WT and APP/PS1 (8 month) mice retinas were examined using mass spectrometry (MS) and data obtained was subjected to in-depth computational analysis using STRING and PANTHER tools. The retinal biochemical changes were evaluated using WB and IF analysis of the retinal sections (n=10). The findings were contrasted with retinal changes in rat model of increased IOP caused by microbead induced glaucoma (n=10).
MS data revealed significantly reduced expression levels of crystallin proteins in the retinas of both AD (p<0.05) and glaucoma (p<0.05) models compare to respective control animals. Immunoblotting analysis of retinal lysates of AD mice demonstrated significantly decreased αB and βB2-Crystallins (p<0.02) along with βB3-Crystallin downregulation (p<0.01) compared to the WT counterparts. IF staining further revealed lower expression levels of the αβ-, βB2- and βB3 crystallins in the retinas in AD pathology (n=3). IF analysis of the experimental glaucoma retinas further corroborated these findings with reduced expression levels of αB-, βB2- and βB3-Crystallin proteins (n=3).

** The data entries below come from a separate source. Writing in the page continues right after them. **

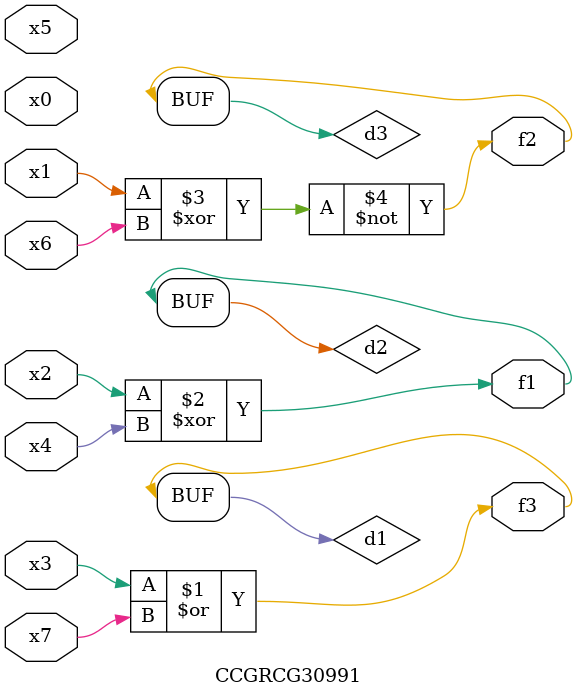
<source format=v>
module CCGRCG30991(
	input x0, x1, x2, x3, x4, x5, x6, x7,
	output f1, f2, f3
);

	wire d1, d2, d3;

	or (d1, x3, x7);
	xor (d2, x2, x4);
	xnor (d3, x1, x6);
	assign f1 = d2;
	assign f2 = d3;
	assign f3 = d1;
endmodule

</source>
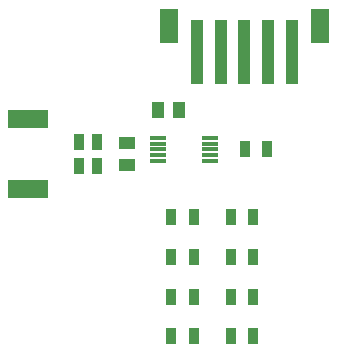
<source format=gtp>
G04*
G04 #@! TF.GenerationSoftware,Altium Limited,Altium Designer,19.1.9 (167)*
G04*
G04 Layer_Color=8421504*
%FSAX25Y25*%
%MOIN*%
G70*
G01*
G75*
%ADD14R,0.03622X0.05433*%
%ADD15R,0.05709X0.01181*%
%ADD16R,0.05591X0.04252*%
%ADD17R,0.03740X0.05315*%
%ADD18R,0.04252X0.05591*%
%ADD19R,0.03937X0.21654*%
%ADD20R,0.06299X0.11811*%
%ADD21R,0.13465X0.06457*%
D14*
X0087191Y0022217D02*
D03*
X0094710D02*
D03*
X0087191Y0035439D02*
D03*
X0094710D02*
D03*
X0114510D02*
D03*
X0106991D02*
D03*
Y0061883D02*
D03*
X0114510D02*
D03*
X0106991Y0022217D02*
D03*
X0114510D02*
D03*
Y0048661D02*
D03*
X0106991D02*
D03*
X0094710Y0061883D02*
D03*
X0087191D02*
D03*
Y0048661D02*
D03*
X0094710D02*
D03*
X0111590Y0084550D02*
D03*
X0119110D02*
D03*
D15*
X0082820Y0080613D02*
D03*
Y0082581D02*
D03*
Y0084550D02*
D03*
Y0086518D02*
D03*
Y0088487D02*
D03*
X0100143D02*
D03*
Y0086518D02*
D03*
Y0084550D02*
D03*
Y0082581D02*
D03*
Y0080613D02*
D03*
D16*
X0072482Y0079502D02*
D03*
Y0086550D02*
D03*
D17*
X0056379Y0079050D02*
D03*
X0062481D02*
D03*
Y0087050D02*
D03*
X0056379D02*
D03*
D18*
X0082820Y0097650D02*
D03*
X0089867D02*
D03*
D19*
X0095752Y0117000D02*
D03*
X0103626D02*
D03*
X0111500D02*
D03*
X0119374D02*
D03*
X0127248D02*
D03*
D20*
X0086303Y0125858D02*
D03*
X0136697D02*
D03*
D21*
X0039450Y0071495D02*
D03*
Y0094605D02*
D03*
M02*

</source>
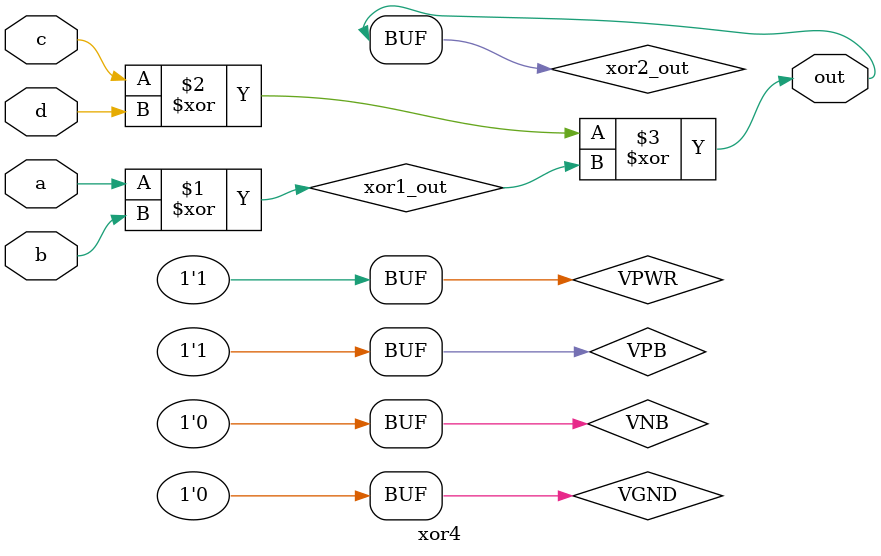
<source format=v>

module xor4 (
    out,
    a,
    b,
    c,
    d
);

    // Module ports
    output out;
    input a;
    input b;
    input c;
    input d;

    // Module supplies
    supply1 VPWR;
    supply0 VGND;
    supply1 VPB;
    supply0 VNB;

    // Local signals
    wire xor1_out;
    wire xor2_out;

    // 2-input XOR gate
    xor xor1 (xor1_out, a, b);

    // 3-input XOR gate
    xor xor2 (xor2_out, c, d, xor1_out);

    // Output assignment
    assign out = xor2_out;

endmodule
</source>
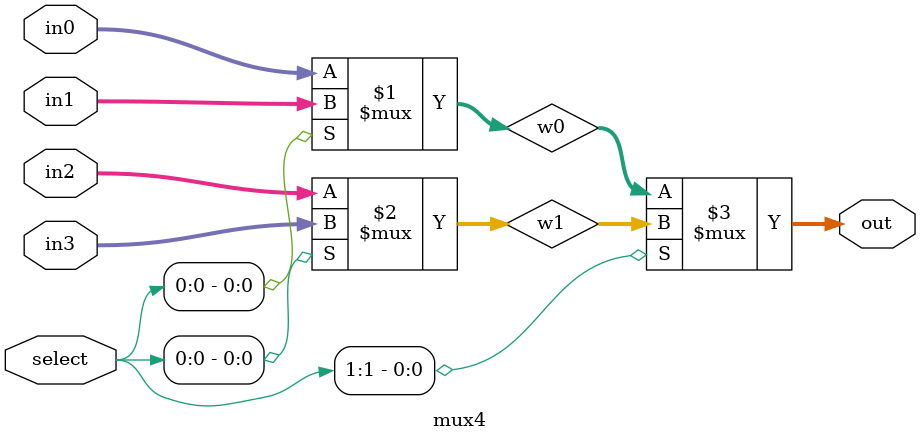
<source format=v>
module mux4(in3,in2,in1, in0, select, out);
	input [1:0] select;
	input [31:0] in3, in2, in1, in0;
	output [31:0] out;
	wire [31:0] w0, w1;
	
	assign w0 = select[0] ? in1 : in0;
	assign w1 = select[0] ? in3 : in2;
	assign out = select[1] ? w1 : w0;

endmodule 
</source>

This study provides evidence for various crystallin isoforms that are specifically affected in the retinas of an animal AD model and in retinal injury caused by experimental glaucoma. Our findings implicate converging neurodegenerative mechanisms in these two disorders that might lead to downregulation of the crystallin network. Further studies will examine the potential neuroprotective effects of modulating crystallins in the retina, which in turn could help design new treatment strategies to preserve or regenerate neurons.
This abstract was presented at the 2019 ARVO Annual Meeting, held in Vancouver, Canada, April 28 - May 2, 2019.